--- Exercise description ---
How do the lines below between the ones holding "right eye: (379, 128)" and "left elbow: (341, 1043)", inclusive, read? Give them again exactly, with no other lines.

[Saved entries]
----------------------------------------

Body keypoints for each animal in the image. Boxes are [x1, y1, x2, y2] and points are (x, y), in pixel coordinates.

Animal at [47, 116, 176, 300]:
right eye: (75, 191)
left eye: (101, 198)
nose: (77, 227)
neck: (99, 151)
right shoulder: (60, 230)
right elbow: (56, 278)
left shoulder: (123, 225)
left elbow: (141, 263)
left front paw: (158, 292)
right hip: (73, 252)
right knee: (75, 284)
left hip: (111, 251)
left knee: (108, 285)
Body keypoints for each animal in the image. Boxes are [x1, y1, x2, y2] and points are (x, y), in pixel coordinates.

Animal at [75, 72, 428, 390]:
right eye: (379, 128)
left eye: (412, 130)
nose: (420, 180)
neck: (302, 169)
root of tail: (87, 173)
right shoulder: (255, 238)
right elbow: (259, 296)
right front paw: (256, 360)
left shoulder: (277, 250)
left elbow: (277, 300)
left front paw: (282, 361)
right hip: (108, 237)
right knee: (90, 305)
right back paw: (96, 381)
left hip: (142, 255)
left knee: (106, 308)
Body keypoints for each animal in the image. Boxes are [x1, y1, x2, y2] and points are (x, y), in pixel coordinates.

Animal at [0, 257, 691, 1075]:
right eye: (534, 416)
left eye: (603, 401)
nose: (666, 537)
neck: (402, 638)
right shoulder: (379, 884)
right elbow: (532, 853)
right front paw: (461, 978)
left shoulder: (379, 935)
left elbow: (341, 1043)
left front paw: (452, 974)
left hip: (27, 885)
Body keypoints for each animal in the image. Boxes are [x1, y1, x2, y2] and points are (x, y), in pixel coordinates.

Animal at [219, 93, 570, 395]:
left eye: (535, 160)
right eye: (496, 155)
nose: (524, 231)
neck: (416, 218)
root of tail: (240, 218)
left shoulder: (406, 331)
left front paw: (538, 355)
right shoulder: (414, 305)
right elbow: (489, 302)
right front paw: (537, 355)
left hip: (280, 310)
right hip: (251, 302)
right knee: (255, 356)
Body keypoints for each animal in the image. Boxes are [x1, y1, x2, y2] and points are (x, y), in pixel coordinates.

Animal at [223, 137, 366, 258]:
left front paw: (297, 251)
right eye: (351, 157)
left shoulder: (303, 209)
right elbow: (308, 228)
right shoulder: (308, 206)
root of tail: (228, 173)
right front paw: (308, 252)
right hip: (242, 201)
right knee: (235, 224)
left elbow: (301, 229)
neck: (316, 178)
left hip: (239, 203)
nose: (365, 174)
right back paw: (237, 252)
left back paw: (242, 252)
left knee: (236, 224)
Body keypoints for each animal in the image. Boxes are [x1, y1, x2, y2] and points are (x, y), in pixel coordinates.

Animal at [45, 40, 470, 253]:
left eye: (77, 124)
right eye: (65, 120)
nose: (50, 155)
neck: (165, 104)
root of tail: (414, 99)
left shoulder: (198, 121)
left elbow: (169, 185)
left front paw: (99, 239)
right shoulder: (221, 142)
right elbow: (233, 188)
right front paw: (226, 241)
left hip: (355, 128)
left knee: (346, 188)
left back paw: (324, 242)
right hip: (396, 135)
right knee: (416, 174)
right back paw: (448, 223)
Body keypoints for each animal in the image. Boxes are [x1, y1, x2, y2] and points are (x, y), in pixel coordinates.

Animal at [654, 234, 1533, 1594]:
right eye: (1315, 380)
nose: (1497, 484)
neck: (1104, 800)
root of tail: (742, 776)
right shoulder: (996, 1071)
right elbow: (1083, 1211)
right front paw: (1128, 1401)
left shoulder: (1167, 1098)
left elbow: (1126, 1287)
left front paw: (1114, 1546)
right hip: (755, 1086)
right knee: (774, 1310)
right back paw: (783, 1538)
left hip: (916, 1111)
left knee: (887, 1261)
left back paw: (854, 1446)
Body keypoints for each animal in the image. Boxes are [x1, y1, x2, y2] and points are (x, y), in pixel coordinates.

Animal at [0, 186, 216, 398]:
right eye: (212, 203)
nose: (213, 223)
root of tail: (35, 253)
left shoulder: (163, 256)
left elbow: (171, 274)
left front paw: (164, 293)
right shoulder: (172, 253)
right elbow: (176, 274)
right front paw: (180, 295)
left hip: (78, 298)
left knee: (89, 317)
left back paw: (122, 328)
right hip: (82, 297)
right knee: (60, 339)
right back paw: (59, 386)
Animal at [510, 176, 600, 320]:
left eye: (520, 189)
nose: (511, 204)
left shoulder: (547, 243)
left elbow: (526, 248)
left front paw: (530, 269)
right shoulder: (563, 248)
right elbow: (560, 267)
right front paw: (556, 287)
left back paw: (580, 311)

----------------------------------------

--- Response to this task ---
right eye: (379, 128)
left eye: (412, 130)
nose: (420, 180)
neck: (302, 169)
root of tail: (87, 173)
right shoulder: (255, 238)
right elbow: (259, 296)
right front paw: (256, 360)
left shoulder: (277, 250)
left elbow: (277, 300)
left front paw: (282, 361)
right hip: (108, 237)
right knee: (90, 305)
right back paw: (96, 381)
left hip: (142, 255)
left knee: (106, 308)
Body keypoints for each animal in the image. Boxes are [x1, y1, x2, y2] and points are (x, y), in pixel coordinates.

Animal at [0, 257, 691, 1075]:
right eye: (534, 416)
left eye: (603, 401)
nose: (666, 537)
neck: (402, 638)
right shoulder: (379, 884)
right elbow: (532, 853)
right front paw: (461, 978)
left shoulder: (379, 935)
left elbow: (341, 1043)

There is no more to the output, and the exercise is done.